Recopiez à l'identique toutes les lignes des enregistrements ci-dessous, du premier au dernier.

Entrées enregistrées:
————
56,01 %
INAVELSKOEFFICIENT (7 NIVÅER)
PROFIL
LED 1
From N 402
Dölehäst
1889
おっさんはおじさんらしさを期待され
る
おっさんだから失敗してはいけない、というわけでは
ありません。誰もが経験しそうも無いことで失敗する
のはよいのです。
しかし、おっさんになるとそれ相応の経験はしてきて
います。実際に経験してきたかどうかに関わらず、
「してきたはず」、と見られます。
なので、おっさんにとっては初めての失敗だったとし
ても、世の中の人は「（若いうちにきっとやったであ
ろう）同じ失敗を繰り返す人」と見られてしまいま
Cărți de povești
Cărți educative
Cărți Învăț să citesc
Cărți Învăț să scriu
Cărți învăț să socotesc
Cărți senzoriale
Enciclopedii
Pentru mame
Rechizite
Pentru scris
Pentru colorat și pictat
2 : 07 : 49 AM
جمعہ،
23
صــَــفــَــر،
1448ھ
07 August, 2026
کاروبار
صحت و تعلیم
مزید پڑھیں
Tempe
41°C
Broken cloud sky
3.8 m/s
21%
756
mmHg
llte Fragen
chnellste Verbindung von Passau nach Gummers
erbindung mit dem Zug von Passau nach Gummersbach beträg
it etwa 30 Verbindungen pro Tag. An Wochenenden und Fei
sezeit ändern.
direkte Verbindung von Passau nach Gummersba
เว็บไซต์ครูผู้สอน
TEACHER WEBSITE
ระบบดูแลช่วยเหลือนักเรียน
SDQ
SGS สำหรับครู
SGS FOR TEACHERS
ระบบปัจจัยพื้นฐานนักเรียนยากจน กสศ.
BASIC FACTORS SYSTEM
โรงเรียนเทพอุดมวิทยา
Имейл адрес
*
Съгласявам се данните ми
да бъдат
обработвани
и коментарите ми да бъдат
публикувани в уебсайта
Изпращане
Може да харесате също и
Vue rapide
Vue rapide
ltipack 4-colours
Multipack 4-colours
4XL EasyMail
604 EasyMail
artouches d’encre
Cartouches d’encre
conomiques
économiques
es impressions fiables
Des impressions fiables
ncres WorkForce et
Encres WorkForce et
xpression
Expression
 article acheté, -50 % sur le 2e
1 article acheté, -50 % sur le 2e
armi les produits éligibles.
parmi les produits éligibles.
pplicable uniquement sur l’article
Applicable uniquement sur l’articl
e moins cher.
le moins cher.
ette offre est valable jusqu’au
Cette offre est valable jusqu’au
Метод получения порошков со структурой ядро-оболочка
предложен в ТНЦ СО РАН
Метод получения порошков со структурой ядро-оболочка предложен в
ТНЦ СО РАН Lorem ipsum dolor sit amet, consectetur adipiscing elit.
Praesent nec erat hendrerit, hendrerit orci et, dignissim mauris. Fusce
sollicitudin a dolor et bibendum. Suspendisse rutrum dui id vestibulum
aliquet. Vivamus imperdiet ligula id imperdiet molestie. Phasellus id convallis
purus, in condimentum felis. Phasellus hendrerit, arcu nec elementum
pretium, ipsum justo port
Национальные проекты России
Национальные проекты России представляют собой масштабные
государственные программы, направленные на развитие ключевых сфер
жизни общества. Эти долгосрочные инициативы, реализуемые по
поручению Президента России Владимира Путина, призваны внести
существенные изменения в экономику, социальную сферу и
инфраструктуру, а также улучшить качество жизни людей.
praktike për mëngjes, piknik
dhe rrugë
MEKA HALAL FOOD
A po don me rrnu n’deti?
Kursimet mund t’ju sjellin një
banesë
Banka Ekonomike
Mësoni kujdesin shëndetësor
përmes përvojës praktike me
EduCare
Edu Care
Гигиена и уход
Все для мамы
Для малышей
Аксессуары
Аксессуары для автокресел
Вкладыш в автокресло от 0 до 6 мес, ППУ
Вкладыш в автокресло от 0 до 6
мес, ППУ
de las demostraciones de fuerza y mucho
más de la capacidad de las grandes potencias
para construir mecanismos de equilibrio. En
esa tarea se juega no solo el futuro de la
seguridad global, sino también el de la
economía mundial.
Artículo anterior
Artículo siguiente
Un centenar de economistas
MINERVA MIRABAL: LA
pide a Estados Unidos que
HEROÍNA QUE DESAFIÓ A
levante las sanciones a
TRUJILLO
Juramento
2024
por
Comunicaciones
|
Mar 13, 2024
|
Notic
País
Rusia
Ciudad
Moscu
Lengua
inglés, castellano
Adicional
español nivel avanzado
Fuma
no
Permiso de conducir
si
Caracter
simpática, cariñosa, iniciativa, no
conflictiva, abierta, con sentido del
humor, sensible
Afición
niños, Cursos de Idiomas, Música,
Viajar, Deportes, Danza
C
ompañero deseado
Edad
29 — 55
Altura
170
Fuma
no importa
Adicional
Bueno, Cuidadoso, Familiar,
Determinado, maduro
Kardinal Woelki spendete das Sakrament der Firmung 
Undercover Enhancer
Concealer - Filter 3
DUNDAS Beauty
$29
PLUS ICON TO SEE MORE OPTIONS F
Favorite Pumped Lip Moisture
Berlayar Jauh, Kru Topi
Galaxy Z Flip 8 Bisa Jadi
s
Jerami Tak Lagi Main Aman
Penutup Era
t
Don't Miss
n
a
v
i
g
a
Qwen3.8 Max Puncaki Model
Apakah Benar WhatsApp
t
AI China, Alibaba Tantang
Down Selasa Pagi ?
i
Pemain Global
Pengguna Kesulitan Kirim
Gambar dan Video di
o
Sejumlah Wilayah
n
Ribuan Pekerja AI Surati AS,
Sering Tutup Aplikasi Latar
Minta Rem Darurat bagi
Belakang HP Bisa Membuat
————
Résultat attendu:
56,01 %
INAVELSKOEFFICIENT (7 NIVÅER)
PROFIL
LED 1
From N 402
Dölehäst
1889
おっさんはおじさんらしさを期待され
る
おっさんだから失敗してはいけない、というわけでは
ありません。誰もが経験しそうも無いことで失敗する
のはよいのです。
しかし、おっさんになるとそれ相応の経験はしてきて
います。実際に経験してきたかどうかに関わらず、
「してきたはず」、と見られます。
なので、おっさんにとっては初めての失敗だったとし
ても、世の中の人は「（若いうちにきっとやったであ
ろう）同じ失敗を繰り返す人」と見られてしまいま
Cărți de povești
Cărți educative
Cărți Învăț să citesc
Cărți Învăț să scriu
Cărți învăț să socotesc
Cărți senzoriale
Enciclopedii
Pentru mame
Rechizite
Pentru scris
Pentru colorat și pictat
2 : 07 : 49 AM
جمعہ،
23
صــَــفــَــر،
1448ھ
07 August, 2026
کاروبار
صحت و تعلیم
مزید پڑھیں
Tempe
41°C
Broken cloud sky
3.8 m/s
21%
756
mmHg
llte Fragen
chnellste Verbindung von Passau nach Gummers
erbindung mit dem Zug von Passau nach Gummersbach beträg
it etwa 30 Verbindungen pro Tag. An Wochenenden und Fei
sezeit ändern.
direkte Verbindung von Passau nach Gummersba
เว็บไซต์ครูผู้สอน
TEACHER WEBSITE
ระบบดูแลช่วยเหลือนักเรียน
SDQ
SGS สำหรับครู
SGS FOR TEACHERS
ระบบปัจจัยพื้นฐานนักเรียนยากจน กสศ.
BASIC FACTORS SYSTEM
โรงเรียนเทพอุดมวิทยา
Имейл адрес
*
Съгласявам се данните ми
да бъдат
обработвани
и коментарите ми да бъдат
публикувани в уебсайта
Изпращане
Може да харесате също и
Vue rapide
Vue rapide
ltipack 4-colours
Multipack 4-colours
4XL EasyMail
604 EasyMail
artouches d’encre
Cartouches d’encre
conomiques
économiques
es impressions fiables
Des impressions fiables
ncres WorkForce et
Encres WorkForce et
xpression
Expression
 article acheté, -50 % sur le 2e
1 article acheté, -50 % sur le 2e
armi les produits éligibles.
parmi les produits éligibles.
pplicable uniquement sur l’article
Applicable uniquement sur l’articl
e moins cher.
le moins cher.
ette offre est valable jusqu’au
Cette offre est valable jusqu’au
Метод получения порошков со структурой ядро-оболочка
предложен в ТНЦ СО РАН
Метод получения порошков со структурой ядро-оболочка предложен в
ТНЦ СО РАН Lorem ipsum dolor sit amet, consectetur adipiscing elit.
Praesent nec erat hendrerit, hendrerit orci et, dignissim mauris. Fusce
sollicitudin a dolor et bibendum. Suspendisse rutrum dui id vestibulum
aliquet. Vivamus imperdiet ligula id imperdiet molestie. Phasellus id convallis
purus, in condimentum felis. Phasellus hendrerit, arcu nec elementum
pretium, ipsum justo port
Национальные проекты России
Национальные проекты России представляют собой масштабные
государственные программы, направленные на развитие ключевых сфер
жизни общества. Эти долгосрочные инициативы, реализуемые по
поручению Президента России Владимира Путина, призваны внести
существенные изменения в экономику, социальную сферу и
инфраструктуру, а также улучшить качество жизни людей.
praktike për mëngjes, piknik
dhe rrugë
MEKA HALAL FOOD
A po don me rrnu n’deti?
Kursimet mund t’ju sjellin një
banesë
Banka Ekonomike
Mësoni kujdesin shëndetësor
përmes përvojës praktike me
EduCare
Edu Care
Гигиена и уход
Все для мамы
Для малышей
Аксессуары
Аксессуары для автокресел
Вкладыш в автокресло от 0 до 6 мес, ППУ
Вкладыш в автокресло от 0 до 6
мес, ППУ
de las demostraciones de fuerza y mucho
más de la capacidad de las grandes potencias
para construir mecanismos de equilibrio. En
esa tarea se juega no solo el futuro de la
seguridad global, sino también el de la
economía mundial.
Artículo anterior
Artículo siguiente
Un centenar de economistas
MINERVA MIRABAL: LA
pide a Estados Unidos que
HEROÍNA QUE DESAFIÓ A
levante las sanciones a
TRUJILLO
Juramento
2024
por
Comunicaciones
|
Mar 13, 2024
|
Notic
País
Rusia
Ciudad
Moscu
Lengua
inglés, castellano
Adicional
español nivel avanzado
Fuma
no
Permiso de conducir
si
Caracter
simpática, cariñosa, iniciativa, no
conflictiva, abierta, con sentido del
humor, sensible
Afición
niños, Cursos de Idiomas, Música,
Viajar, Deportes, Danza
C
ompañero deseado
Edad
29 — 55
Altura
170
Fuma
no importa
Adicional
Bueno, Cuidadoso, Familiar,
Determinado, maduro
Kardinal Woelki spendete das Sakrament der Firmung 
Undercover Enhancer
Concealer - Filter 3
DUNDAS Beauty
$29
PLUS ICON TO SEE MORE OPTIONS F
Favorite Pumped Lip Moisture
Berlayar Jauh, Kru Topi
Galaxy Z Flip 8 Bisa Jadi
s
Jerami Tak Lagi Main Aman
Penutup Era
t
Don't Miss
n
a
v
i
g
a
Qwen3.8 Max Puncaki Model
Apakah Benar WhatsApp
t
AI China, Alibaba Tantang
Down Selasa Pagi ?
i
Pemain Global
Pengguna Kesulitan Kirim
Gambar dan Video di
o
Sejumlah Wilayah
n
Ribuan Pekerja AI Surati AS,
Sering Tutup Aplikasi Latar
Minta Rem Darurat bagi
Belakang HP Bisa Membuat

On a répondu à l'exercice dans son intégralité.